→ **To do**
Please reproduce each line of the data below as it stands.

[Stored items]
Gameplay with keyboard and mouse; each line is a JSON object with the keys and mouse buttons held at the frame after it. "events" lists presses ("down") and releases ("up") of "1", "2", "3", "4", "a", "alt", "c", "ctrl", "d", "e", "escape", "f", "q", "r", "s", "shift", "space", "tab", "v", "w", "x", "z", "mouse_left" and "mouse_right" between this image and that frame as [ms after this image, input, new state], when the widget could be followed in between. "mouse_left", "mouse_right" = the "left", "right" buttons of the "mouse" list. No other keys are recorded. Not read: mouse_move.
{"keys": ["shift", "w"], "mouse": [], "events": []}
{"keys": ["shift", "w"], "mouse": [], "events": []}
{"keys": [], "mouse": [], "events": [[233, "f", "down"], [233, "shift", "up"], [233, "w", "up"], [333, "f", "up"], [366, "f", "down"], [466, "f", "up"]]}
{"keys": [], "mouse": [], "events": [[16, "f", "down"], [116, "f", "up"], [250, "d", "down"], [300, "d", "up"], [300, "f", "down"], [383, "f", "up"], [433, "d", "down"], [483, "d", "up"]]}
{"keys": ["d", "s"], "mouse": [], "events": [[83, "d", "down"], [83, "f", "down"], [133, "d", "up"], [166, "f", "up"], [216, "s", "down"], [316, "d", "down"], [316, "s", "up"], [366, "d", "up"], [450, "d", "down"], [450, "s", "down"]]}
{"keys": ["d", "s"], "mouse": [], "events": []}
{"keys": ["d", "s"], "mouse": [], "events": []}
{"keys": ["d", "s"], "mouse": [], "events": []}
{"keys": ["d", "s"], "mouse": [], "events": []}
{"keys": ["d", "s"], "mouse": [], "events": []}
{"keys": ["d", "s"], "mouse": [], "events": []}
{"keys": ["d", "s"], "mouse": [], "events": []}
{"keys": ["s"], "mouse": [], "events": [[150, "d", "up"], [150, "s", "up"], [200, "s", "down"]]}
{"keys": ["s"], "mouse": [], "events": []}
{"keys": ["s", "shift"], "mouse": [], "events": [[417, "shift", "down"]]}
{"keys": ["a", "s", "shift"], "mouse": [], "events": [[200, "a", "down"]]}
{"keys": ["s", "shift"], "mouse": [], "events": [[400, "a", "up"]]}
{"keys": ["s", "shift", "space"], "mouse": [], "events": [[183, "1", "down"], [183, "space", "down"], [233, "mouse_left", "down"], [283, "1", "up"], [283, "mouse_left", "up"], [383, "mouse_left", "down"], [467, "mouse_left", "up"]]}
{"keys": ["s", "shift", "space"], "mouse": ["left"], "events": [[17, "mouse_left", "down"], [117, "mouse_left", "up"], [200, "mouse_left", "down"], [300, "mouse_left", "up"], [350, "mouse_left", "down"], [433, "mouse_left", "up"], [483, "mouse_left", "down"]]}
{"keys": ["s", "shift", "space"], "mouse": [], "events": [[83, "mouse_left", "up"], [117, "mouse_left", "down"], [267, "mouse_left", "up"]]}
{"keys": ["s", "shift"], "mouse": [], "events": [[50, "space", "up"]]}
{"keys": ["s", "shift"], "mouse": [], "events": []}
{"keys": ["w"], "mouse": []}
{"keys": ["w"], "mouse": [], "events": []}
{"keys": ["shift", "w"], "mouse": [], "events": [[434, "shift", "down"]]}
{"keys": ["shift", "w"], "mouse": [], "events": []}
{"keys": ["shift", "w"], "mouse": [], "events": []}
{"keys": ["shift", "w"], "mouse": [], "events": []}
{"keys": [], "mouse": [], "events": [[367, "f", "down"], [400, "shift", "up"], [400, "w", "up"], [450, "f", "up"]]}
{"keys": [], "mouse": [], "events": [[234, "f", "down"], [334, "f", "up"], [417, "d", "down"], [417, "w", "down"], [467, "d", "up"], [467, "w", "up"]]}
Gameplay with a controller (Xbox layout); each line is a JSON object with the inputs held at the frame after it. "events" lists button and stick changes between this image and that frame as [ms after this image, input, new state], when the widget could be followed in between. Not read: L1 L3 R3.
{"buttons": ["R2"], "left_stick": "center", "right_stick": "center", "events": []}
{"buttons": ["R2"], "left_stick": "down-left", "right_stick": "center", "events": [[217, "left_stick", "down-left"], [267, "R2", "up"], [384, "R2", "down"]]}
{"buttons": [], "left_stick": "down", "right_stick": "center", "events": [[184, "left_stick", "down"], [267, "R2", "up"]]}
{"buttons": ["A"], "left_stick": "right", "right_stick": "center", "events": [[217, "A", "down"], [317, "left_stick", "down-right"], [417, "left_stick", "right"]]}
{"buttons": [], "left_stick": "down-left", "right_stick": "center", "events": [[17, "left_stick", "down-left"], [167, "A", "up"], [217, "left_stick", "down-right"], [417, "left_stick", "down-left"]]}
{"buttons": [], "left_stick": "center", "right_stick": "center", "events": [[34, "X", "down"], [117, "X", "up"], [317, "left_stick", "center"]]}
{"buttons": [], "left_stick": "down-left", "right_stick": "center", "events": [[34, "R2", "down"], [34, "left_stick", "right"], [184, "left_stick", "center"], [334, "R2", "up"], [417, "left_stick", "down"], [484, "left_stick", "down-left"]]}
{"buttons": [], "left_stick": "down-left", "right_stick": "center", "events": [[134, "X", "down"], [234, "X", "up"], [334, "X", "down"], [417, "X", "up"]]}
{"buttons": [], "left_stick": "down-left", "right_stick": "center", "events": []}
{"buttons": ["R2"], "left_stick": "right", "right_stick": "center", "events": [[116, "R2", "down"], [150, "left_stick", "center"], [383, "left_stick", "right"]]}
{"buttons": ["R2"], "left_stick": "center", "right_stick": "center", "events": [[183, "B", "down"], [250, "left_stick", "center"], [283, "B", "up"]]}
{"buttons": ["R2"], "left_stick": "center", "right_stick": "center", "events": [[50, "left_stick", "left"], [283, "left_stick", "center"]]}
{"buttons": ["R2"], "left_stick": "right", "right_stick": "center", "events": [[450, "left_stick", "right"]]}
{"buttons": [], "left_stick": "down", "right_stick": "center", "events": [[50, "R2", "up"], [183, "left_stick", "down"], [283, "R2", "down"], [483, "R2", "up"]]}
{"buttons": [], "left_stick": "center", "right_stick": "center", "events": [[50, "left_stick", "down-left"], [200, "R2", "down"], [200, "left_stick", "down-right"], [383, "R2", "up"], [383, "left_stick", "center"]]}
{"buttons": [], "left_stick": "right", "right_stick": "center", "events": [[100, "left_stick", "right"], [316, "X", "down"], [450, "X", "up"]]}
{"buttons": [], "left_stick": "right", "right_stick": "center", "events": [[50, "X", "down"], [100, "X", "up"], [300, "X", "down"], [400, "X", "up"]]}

→ **Solution to the exercise**
Gameplay with keyboard and mouse; each line is a JSON object with the keys and mouse buttons held at the frame after it. "events" lists presses ("down") and releases ("up") of "1", "2", "3", "4", "a", "alt", "c", "ctrl", "d", "e", "escape", "f", "q", "r", "s", "shift", "space", "tab", "v", "w", "x", "z", "mouse_left" and "mouse_right" between this image and that frame as [ms after this image, input, new state], when the widget could be followed in between. "mouse_left", "mouse_right" = the "left", "right" buttons of the "mouse" list. No other keys are recorded. Not read: mouse_move.
{"keys": ["shift", "w"], "mouse": [], "events": []}
{"keys": ["shift", "w"], "mouse": [], "events": []}
{"keys": [], "mouse": [], "events": [[233, "f", "down"], [233, "shift", "up"], [233, "w", "up"], [333, "f", "up"], [366, "f", "down"], [466, "f", "up"]]}
{"keys": [], "mouse": [], "events": [[16, "f", "down"], [116, "f", "up"], [250, "d", "down"], [300, "d", "up"], [300, "f", "down"], [383, "f", "up"], [433, "d", "down"], [483, "d", "up"]]}
{"keys": ["d", "s"], "mouse": [], "events": [[83, "d", "down"], [83, "f", "down"], [133, "d", "up"], [166, "f", "up"], [216, "s", "down"], [316, "d", "down"], [316, "s", "up"], [366, "d", "up"], [450, "d", "down"], [450, "s", "down"]]}
{"keys": ["d", "s"], "mouse": [], "events": []}
{"keys": ["d", "s"], "mouse": [], "events": []}
{"keys": ["d", "s"], "mouse": [], "events": []}
{"keys": ["d", "s"], "mouse": [], "events": []}
{"keys": ["d", "s"], "mouse": [], "events": []}
{"keys": ["d", "s"], "mouse": [], "events": []}
{"keys": ["d", "s"], "mouse": [], "events": []}
{"keys": ["s"], "mouse": [], "events": [[150, "d", "up"], [150, "s", "up"], [200, "s", "down"]]}
{"keys": ["s"], "mouse": [], "events": []}
{"keys": ["s", "shift"], "mouse": [], "events": [[417, "shift", "down"]]}
{"keys": ["a", "s", "shift"], "mouse": [], "events": [[200, "a", "down"]]}
{"keys": ["s", "shift"], "mouse": [], "events": [[400, "a", "up"]]}
{"keys": ["s", "shift", "space"], "mouse": [], "events": [[183, "1", "down"], [183, "space", "down"], [233, "mouse_left", "down"], [283, "1", "up"], [283, "mouse_left", "up"], [383, "mouse_left", "down"], [467, "mouse_left", "up"]]}
{"keys": ["s", "shift", "space"], "mouse": ["left"], "events": [[17, "mouse_left", "down"], [117, "mouse_left", "up"], [200, "mouse_left", "down"], [300, "mouse_left", "up"], [350, "mouse_left", "down"], [433, "mouse_left", "up"], [483, "mouse_left", "down"]]}
{"keys": ["s", "shift", "space"], "mouse": [], "events": [[83, "mouse_left", "up"], [117, "mouse_left", "down"], [267, "mouse_left", "up"]]}
{"keys": ["s", "shift"], "mouse": [], "events": [[50, "space", "up"]]}
{"keys": ["s", "shift"], "mouse": [], "events": []}
{"keys": ["w"], "mouse": []}
{"keys": ["w"], "mouse": [], "events": []}
{"keys": ["shift", "w"], "mouse": [], "events": [[434, "shift", "down"]]}
{"keys": ["shift", "w"], "mouse": [], "events": []}
{"keys": ["shift", "w"], "mouse": [], "events": []}
{"keys": ["shift", "w"], "mouse": [], "events": []}
{"keys": [], "mouse": [], "events": [[367, "f", "down"], [400, "shift", "up"], [400, "w", "up"], [450, "f", "up"]]}
{"keys": [], "mouse": [], "events": [[234, "f", "down"], [334, "f", "up"], [417, "d", "down"], [417, "w", "down"], [467, "d", "up"], [467, "w", "up"]]}
Gameplay with a controller (Xbox layout); each line is a JSON object with the inputs held at the frame after it. "events" lists button and stick changes between this image and that frame as [ms after this image, input, new state], when the widget could be followed in between. Not read: L1 L3 R3.
{"buttons": ["R2"], "left_stick": "center", "right_stick": "center", "events": []}
{"buttons": ["R2"], "left_stick": "down-left", "right_stick": "center", "events": [[217, "left_stick", "down-left"], [267, "R2", "up"], [384, "R2", "down"]]}
{"buttons": [], "left_stick": "down", "right_stick": "center", "events": [[184, "left_stick", "down"], [267, "R2", "up"]]}
{"buttons": ["A"], "left_stick": "right", "right_stick": "center", "events": [[217, "A", "down"], [317, "left_stick", "down-right"], [417, "left_stick", "right"]]}
{"buttons": [], "left_stick": "down-left", "right_stick": "center", "events": [[17, "left_stick", "down-left"], [167, "A", "up"], [217, "left_stick", "down-right"], [417, "left_stick", "down-left"]]}
{"buttons": [], "left_stick": "center", "right_stick": "center", "events": [[34, "X", "down"], [117, "X", "up"], [317, "left_stick", "center"]]}
{"buttons": [], "left_stick": "down-left", "right_stick": "center", "events": [[34, "R2", "down"], [34, "left_stick", "right"], [184, "left_stick", "center"], [334, "R2", "up"], [417, "left_stick", "down"], [484, "left_stick", "down-left"]]}
{"buttons": [], "left_stick": "down-left", "right_stick": "center", "events": [[134, "X", "down"], [234, "X", "up"], [334, "X", "down"], [417, "X", "up"]]}
{"buttons": [], "left_stick": "down-left", "right_stick": "center", "events": []}
{"buttons": ["R2"], "left_stick": "right", "right_stick": "center", "events": [[116, "R2", "down"], [150, "left_stick", "center"], [383, "left_stick", "right"]]}
{"buttons": ["R2"], "left_stick": "center", "right_stick": "center", "events": [[183, "B", "down"], [250, "left_stick", "center"], [283, "B", "up"]]}
{"buttons": ["R2"], "left_stick": "center", "right_stick": "center", "events": [[50, "left_stick", "left"], [283, "left_stick", "center"]]}
{"buttons": ["R2"], "left_stick": "right", "right_stick": "center", "events": [[450, "left_stick", "right"]]}
{"buttons": [], "left_stick": "down", "right_stick": "center", "events": [[50, "R2", "up"], [183, "left_stick", "down"], [283, "R2", "down"], [483, "R2", "up"]]}
{"buttons": [], "left_stick": "center", "right_stick": "center", "events": [[50, "left_stick", "down-left"], [200, "R2", "down"], [200, "left_stick", "down-right"], [383, "R2", "up"], [383, "left_stick", "center"]]}
{"buttons": [], "left_stick": "right", "right_stick": "center", "events": [[100, "left_stick", "right"], [316, "X", "down"], [450, "X", "up"]]}
{"buttons": [], "left_stick": "right", "right_stick": "center", "events": [[50, "X", "down"], [100, "X", "up"], [300, "X", "down"], [400, "X", "up"]]}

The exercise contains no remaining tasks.